■ THINGS TO DO:
a: Please retype the book notes from "Overview: I found" to "fascination with) engineering.".
b: In the book notes, which labels appear before a colon at the start of each section?
c: According to the book notes, what was the video about through which the writer first found Bill Hammack?

*** Opening GIVEN PASSAGE ***

Title: The Things We Make: The Unknown History of Invention from Cathedrals to Soda Cans
Author: Bill Hammack
Completed: May 2025 (Full list of books)
Overview: I found Bill Hammack a few years back when I stumbled on a video he made talking about all the thinking and design that went into soda cans. I found his presentation style very inviting. He took something we see every day and told the stories about how and why it came to look the way it does. He continues to share that love of engineering here with stories about people using “rules of thumb” to help them solve problems that remain right at the limit of scientific understand (and sometimes beyond). It’s a fun, fast read and it’s difficult for me to imagine anyone finishing this book without a love of (or at least fascination with) engineering.
Highlights:
- This is the engineering method: a process of methodical and actionable problem-solving, the force that has created the human world as we know it. And by observing how medieval masons in thirteenth-century France harnessed this force, we can create a definition of the method at its most elemental:
- Using rules of thumb to solve problems with incomplete information.

*** Closing GIVEN PASSAGE ***
*** Opening INFORMATION SUPPLIED ***

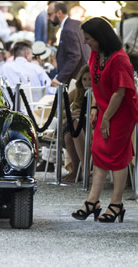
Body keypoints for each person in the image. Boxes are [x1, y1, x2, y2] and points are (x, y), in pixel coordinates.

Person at [72, 17, 138, 223]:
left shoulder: (119, 59)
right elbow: (94, 81)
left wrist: (107, 118)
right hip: (104, 109)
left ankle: (116, 203)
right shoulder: (96, 54)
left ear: (100, 38)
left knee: (116, 155)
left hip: (121, 112)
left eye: (88, 38)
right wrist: (94, 107)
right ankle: (94, 201)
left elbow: (120, 92)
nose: (85, 42)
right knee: (99, 151)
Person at [47, 2, 90, 87]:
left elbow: (74, 56)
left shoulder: (68, 29)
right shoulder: (74, 25)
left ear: (59, 13)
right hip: (81, 76)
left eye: (49, 14)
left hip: (75, 79)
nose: (48, 18)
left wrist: (60, 78)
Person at [62, 64, 90, 183]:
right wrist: (71, 113)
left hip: (91, 125)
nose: (87, 83)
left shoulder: (100, 92)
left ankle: (80, 169)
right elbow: (59, 110)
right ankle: (82, 169)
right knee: (74, 125)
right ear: (80, 80)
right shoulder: (77, 91)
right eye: (84, 79)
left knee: (69, 135)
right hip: (76, 124)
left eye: (90, 79)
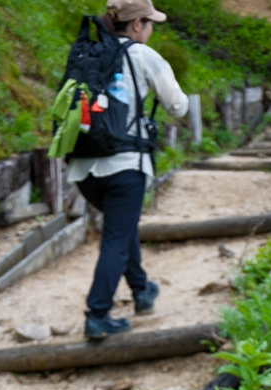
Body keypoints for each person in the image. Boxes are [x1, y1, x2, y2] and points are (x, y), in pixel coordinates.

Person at [67, 0, 189, 340]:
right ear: (137, 25)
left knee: (122, 227)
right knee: (117, 236)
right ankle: (98, 314)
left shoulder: (90, 53)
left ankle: (141, 289)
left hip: (83, 168)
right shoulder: (143, 55)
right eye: (150, 24)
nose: (151, 30)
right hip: (124, 164)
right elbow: (178, 104)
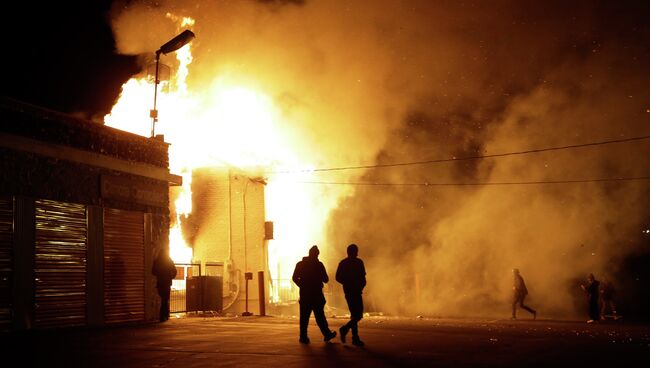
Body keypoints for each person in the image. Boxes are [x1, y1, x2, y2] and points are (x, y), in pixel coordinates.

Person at [292, 245, 337, 344]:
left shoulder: (300, 264)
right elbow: (326, 279)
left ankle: (303, 337)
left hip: (305, 295)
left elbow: (294, 278)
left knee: (304, 317)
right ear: (316, 254)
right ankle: (327, 334)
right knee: (320, 317)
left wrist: (302, 285)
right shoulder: (319, 265)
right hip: (317, 295)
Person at [335, 243, 367, 346]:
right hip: (356, 291)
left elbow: (338, 277)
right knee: (358, 315)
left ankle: (354, 337)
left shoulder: (343, 263)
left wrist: (346, 283)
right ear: (355, 252)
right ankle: (346, 330)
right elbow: (363, 277)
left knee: (354, 315)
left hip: (348, 291)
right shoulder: (358, 262)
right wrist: (360, 286)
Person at [152, 247, 177, 322]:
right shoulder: (169, 261)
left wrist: (159, 274)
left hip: (160, 282)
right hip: (167, 282)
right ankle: (164, 315)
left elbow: (153, 272)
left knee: (164, 298)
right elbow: (175, 271)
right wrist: (171, 276)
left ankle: (164, 315)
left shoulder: (157, 261)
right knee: (165, 299)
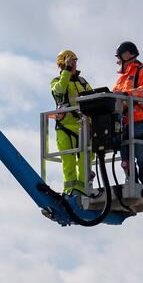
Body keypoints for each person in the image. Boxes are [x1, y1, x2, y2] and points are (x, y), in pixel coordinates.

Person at [50, 49, 93, 195]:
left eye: (74, 61)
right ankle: (70, 191)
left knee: (86, 160)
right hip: (65, 127)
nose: (74, 64)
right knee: (68, 162)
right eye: (70, 62)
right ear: (62, 64)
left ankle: (83, 190)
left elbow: (93, 97)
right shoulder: (56, 81)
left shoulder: (82, 82)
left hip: (84, 126)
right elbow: (59, 91)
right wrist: (67, 71)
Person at [112, 41, 143, 185]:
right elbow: (114, 96)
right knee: (124, 147)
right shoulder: (122, 78)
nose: (117, 60)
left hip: (140, 119)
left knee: (141, 154)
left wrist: (127, 95)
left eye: (119, 56)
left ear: (127, 55)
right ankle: (132, 181)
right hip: (124, 121)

*** Closing INFORMATION SUPPLIED ***

■ EXPECTED RESPONSES:
a:
Overview: I found Bill Hammack a few years back when I stumbled on a video he made talking about all the thinking and design that went into soda cans. I found his presentation style very inviting. He took something we see every day and told the stories about how and why it came to look the way it does. He continues to share that love of engineering here with stories about people using “rules of thumb” to help them solve problems that remain right at the limit of scientific understand (and sometimes beyond). It’s a fun, fast read and it’s difficult for me to imagine anyone finishing this book without a love of (or at least fascination with) engineering.

b: Title, Author, Completed, Overview, Highlights

c: All the thinking and design that went into soda cans.